- Episode no.: Season 4 Episode 17
- Directed by: Mark Cendrowski
- Story by: Bill Prady; Dave Goetsch; Jim Reynolds;
- Teleplay by: Steven Molaro; Chuck Lorre; Eric Kaplan;
- Production code: 3X6667
- Original air date: February 24, 2011

Guest appearances
- LeVar Burton as himself; Kevin Sussman as Stuart; Aarti Mann as Priya Koothrappali; John Ross Bowie as Barry Kripke; Brian Thomas Smith as Zack Johnson;

Episode chronology
| ← Previous "The Cohabitation Formulation" | Next → "The Prestidigitation Approximation" |
- The Big Bang Theory season 4

= The Toast Derivation =

"The Toast Derivation" is the 17th episode of the fourth season of the US sitcom The Big Bang Theory and the 80th episode of the show overall. It first aired on CBS on February 24, 2011.

The episode features a cameo appearance by LeVar Burton.

==Plot==
Due to Leonard and Priya's relationship, the gang begins to have dinner at Raj's place instead of Leonard and Sheldon's apartment. This upsets Sheldon, who dislikes change and constantly complains when eating dinner at Raj's apartment. Sheldon goes to the Cheesecake Factory where he converses with Penny at the bar and Amy over the phone. Penny tells Sheldon that he will have to deal with hanging out at Raj's more often, and Amy agrees, claiming that Leonard is the "nucleus" of their social group and that "where he goes, the group goes".

To make Leonard jealous, Sheldon invites several of the group's acquaintances to have dinner in his apartment and sends a tweet to the actor LeVar Burton, asking him to come. After the other guests (not including Burton) have arrived, they introduce themselves, although Sheldon realizes that he does not particularly like them: Stuart came because he is in financial distress and wanted a hot shower; Barry only came because Sheldon said there would be a raffle; Zack is extremely unintelligent. Sheldon's plans are dismissed; instead, Zack tells dating stories and they sing karaoke. Sheldon eventually leaves, missing his own friends.

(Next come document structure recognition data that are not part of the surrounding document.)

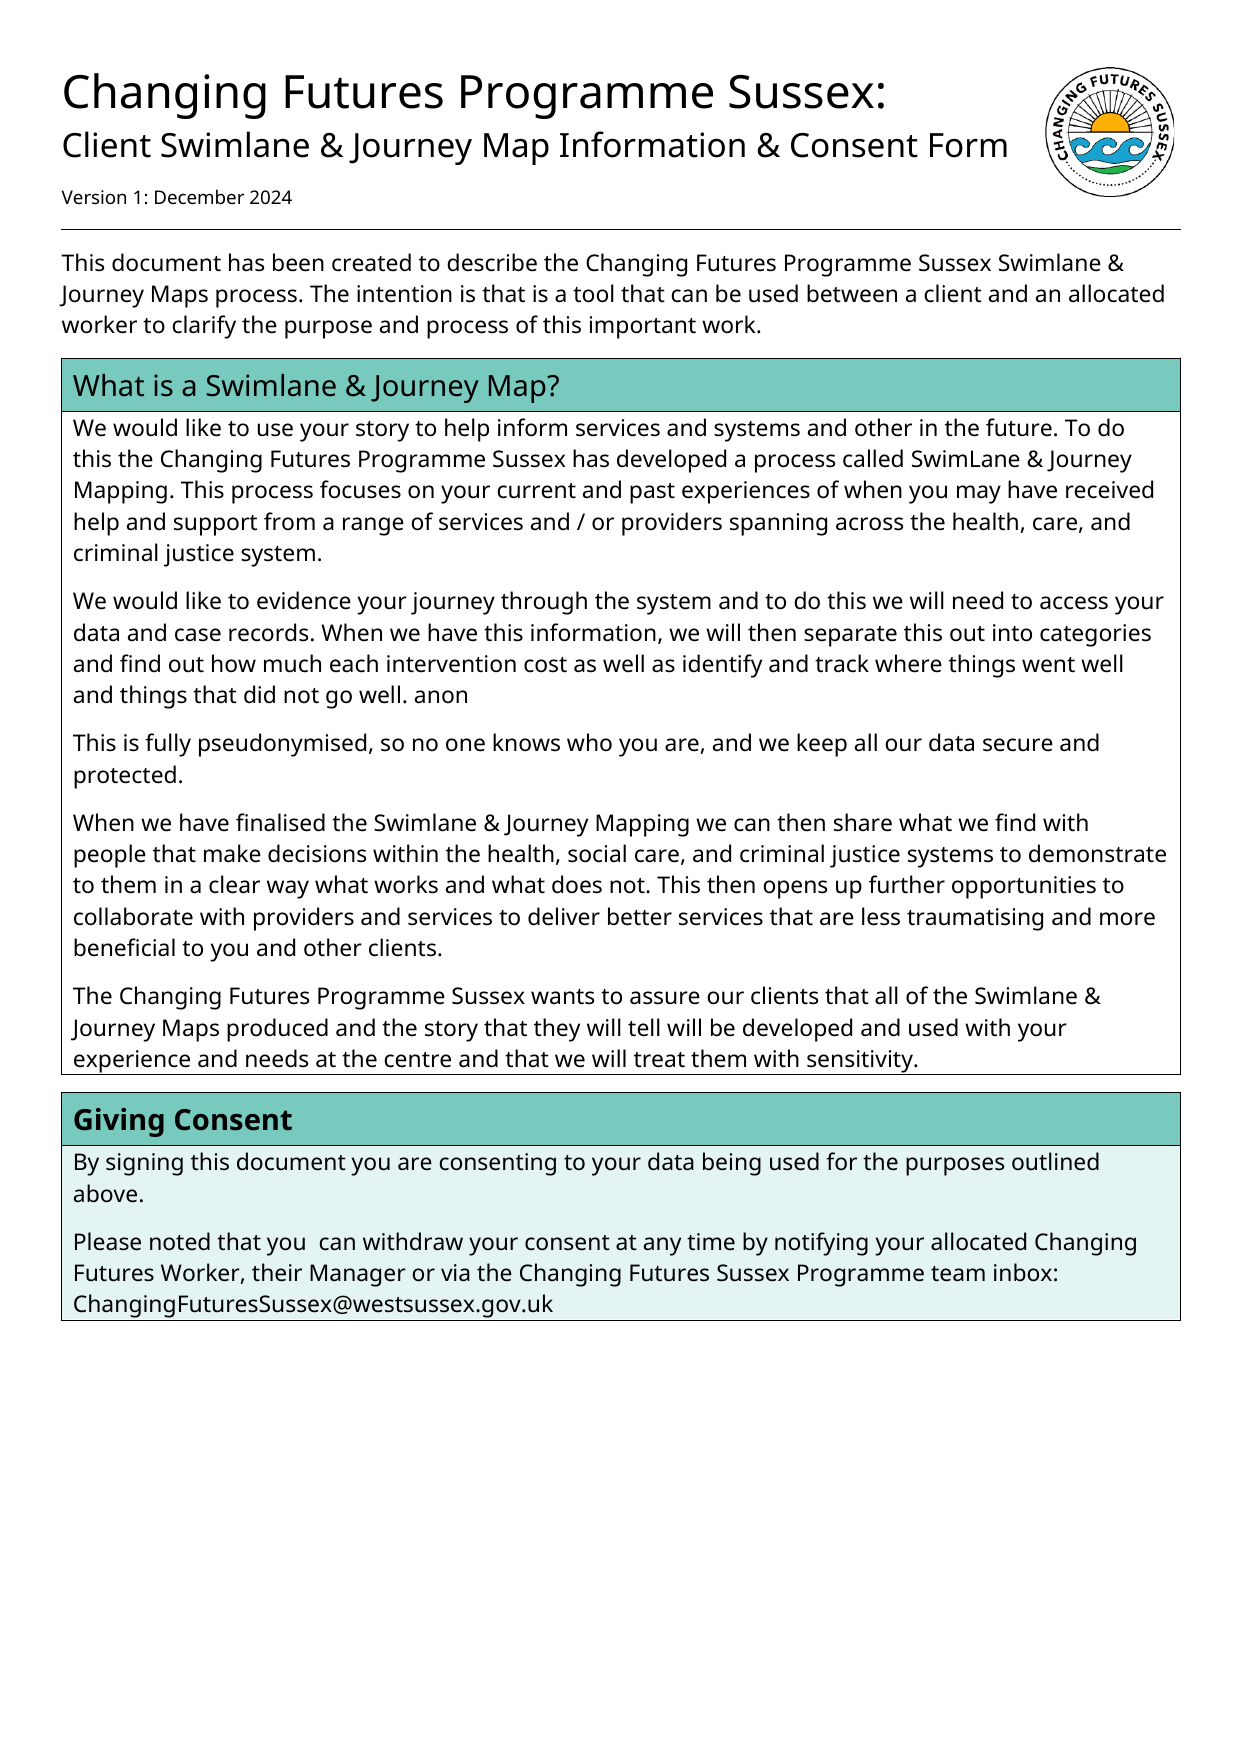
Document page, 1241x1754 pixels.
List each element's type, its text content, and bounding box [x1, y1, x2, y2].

picture [1045, 67, 1175, 197]
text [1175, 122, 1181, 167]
table_header Giving Consent [62, 1093, 1180, 1145]
text This document has been created to describe the Changing Futures Programme Sussex Swimlane & Journey Maps process. The intention is that is a tool that can be used between a client and an allocated worker to clarify the purpose and process of this important work. [61, 247, 1181, 341]
subtitle Changing Futures Programme Sussex: [61, 59, 1181, 122]
text Version 1: December 2024 [61, 184, 1181, 209]
text Client Swimlane & Journey Map Information & Consent Form [61, 122, 1045, 167]
table_cell By signing this document you are consenting to your data being used for the purposes outlined above. Please noted that you can withdraw your consent at any time by notifying your allocated Changing Futures Worker, their Manager or via the Changing Futures Sussex Programme team inbox: ChangingFuturesSussex@westsussex.gov.uk [62, 1146, 1180, 1319]
table_cell We would like to use your story to help inform services and systems and other in the future. To do this the Changing Futures Programme Sussex has developed a process called SwimLane & Journey Mapping. This process focuses on your current and past experiences of when you may have received help and support from a range of services and / or providers spanning across the health, care, and criminal justice system. We would like to evidence your journey through the system and to do this we will need to access your data and case records. When we have this information, we will then separate this out into categories and find out how much each intervention cost as well as identify and track where things went well and things that did not go well. anon This is fully pseudonymised, so no one knows who you are, and we keep all our data secure and protected. When we have finalised the Swimlane & Journey Mapping we can then share what we find with people that make decisions within the health, social care, and criminal justice systems to demonstrate to them in a clear way what works and what does not. This then opens up further opportunities to collaborate with providers and services to deliver better services that are less traumatising and more beneficial to you and other clients. The Changing Futures Programme Sussex wants to assure our clients that all of the Swimlane & Journey Maps produced and the story that they will tell will be developed and used with your experience and needs at the centre and that we will treat them with sensitivity. [62, 412, 1180, 1074]
table_header What is a Swimlane & Journey Map? [62, 359, 1180, 411]
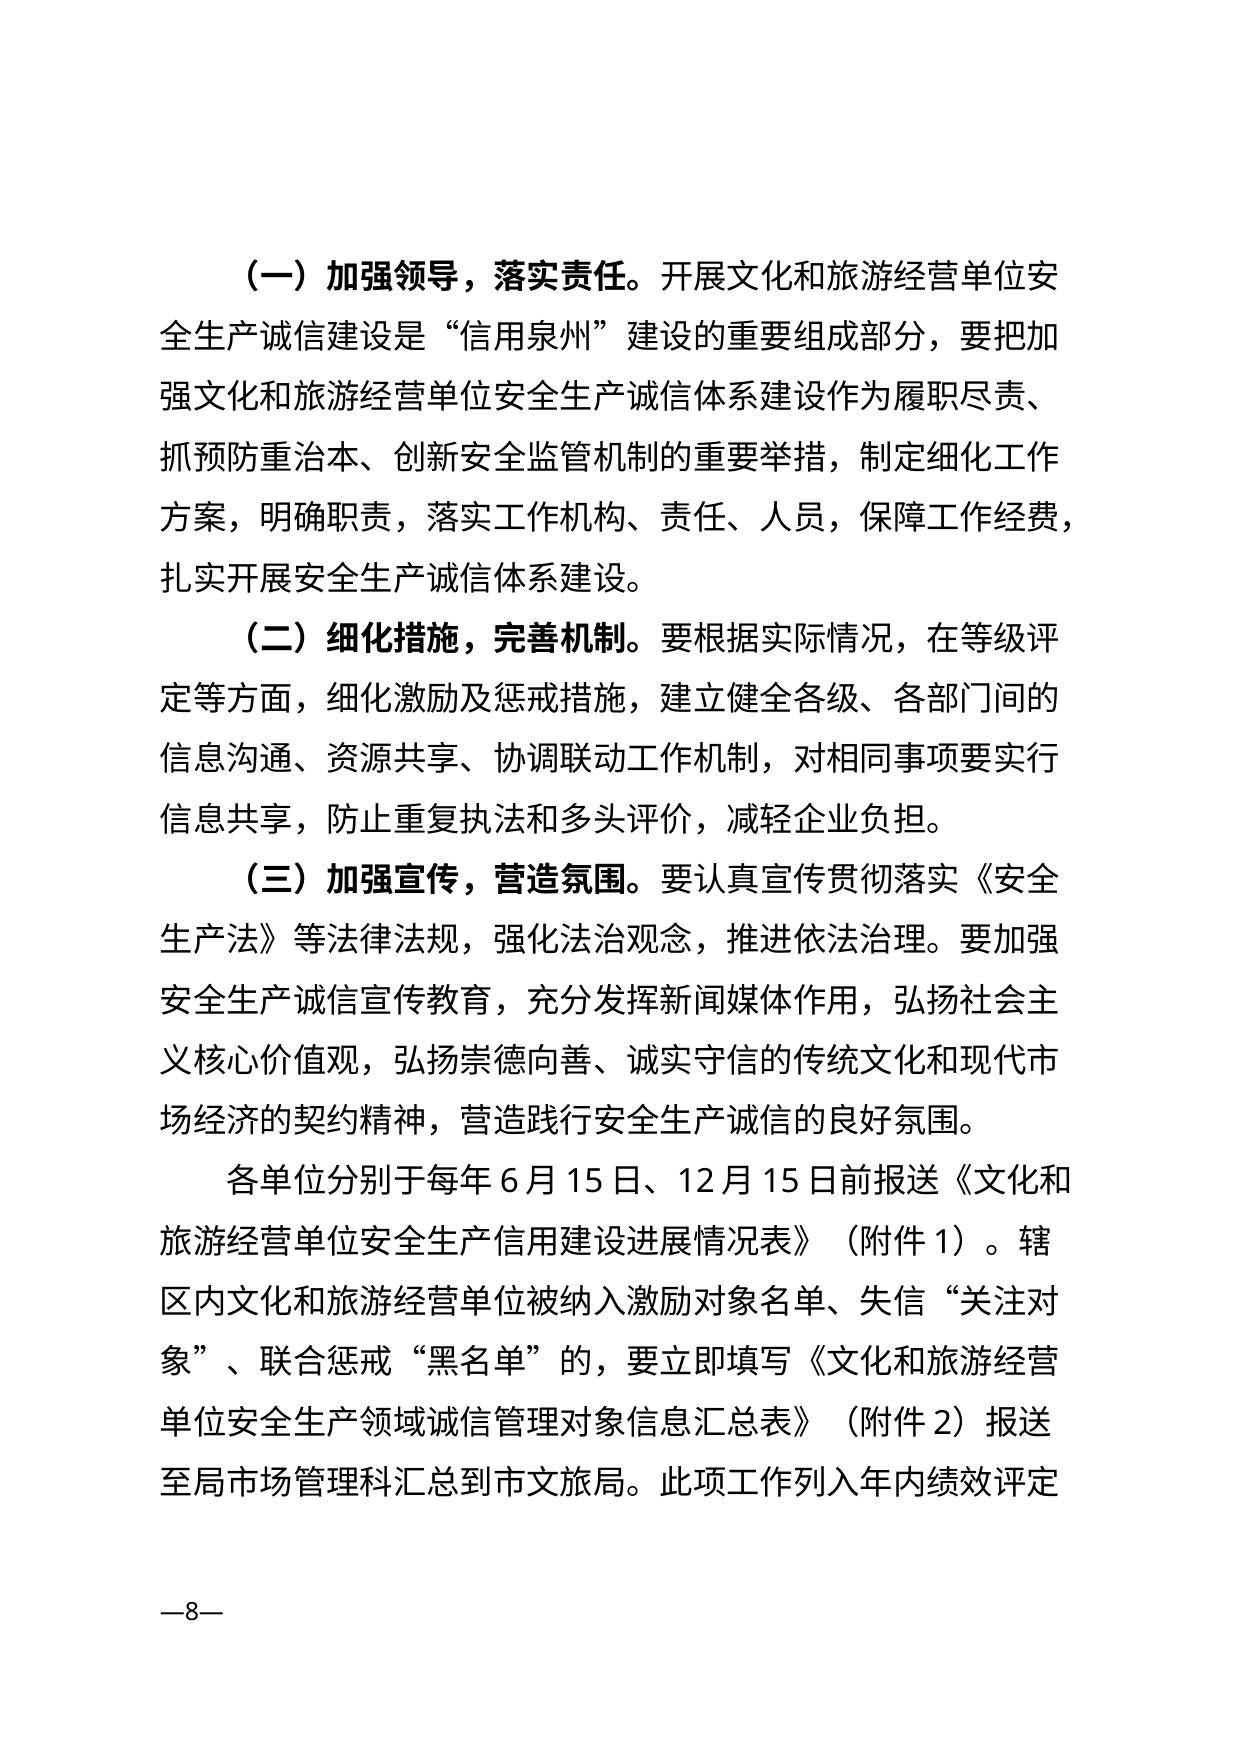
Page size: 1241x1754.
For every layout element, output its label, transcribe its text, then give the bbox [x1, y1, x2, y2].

At Raj's apartment, the gang realise they miss Sheldon and his eccentric habits. They reminisce about previous events (such as Sheldon getting a loom). When Sheldon arrives to have dinner with them, he slowly begins to warm up to Priya after being slightly impressed with her knowledge and her cooking.

Meanwhile, Bernadette and Amy try to take Penny out dancing to get her mind off Leonard and Priya. Penny agrees to go provided that they do not pester her about it anymore, but Amy finds the snowflake Leonard gave Penny when he went to the North Pole, causing Penny's feelings for Leonard to resurface. Penny goes out anyway with the intention of having a one-night stand.

In the final scene, LeVar Burton arrives at Sheldon's apartment, but upon seeing Sheldon's guests singing "Walking on Sunshine" badly, with Stuart in a towel after having recently showered, he leaves unseen.

==Reception==
===Ratings===
On the night of its first broadcast on February 24, 2011, the episode was watched by 12.35 million households in the U.S. Based on Nielsen ratings, it received a 7.4 rating/12 share, and a 3.8 rating/11 share from viewers aged between 18 and 49.

In Canada, the episode received 3.45 million viewers, placing it second in the weekly rank.

The episode was first broadcast in the UK on July 28, 2011. On E4, the episode received 0.94 million viewers (according to BARB), ranking it number 1 that week on the channel. The episode also received 0.37 million viewers on E4 +1, giving it a total of 1.31 million viewers. Overall, it ranked 11th on cable television.

===Reviews===
Overall, the episode received mixed reviews. Jenna Busch of IGN rated the episode 7.5/10. The TV Critic rated the episode 61 out of 100, describing the episode as "pleasant". However, Emily VanDerWerff of The A.V. Club gave the episode a C−, describing the episode as "one of the worst" of the season, and saying that the episode felt "dull" and "lifeless".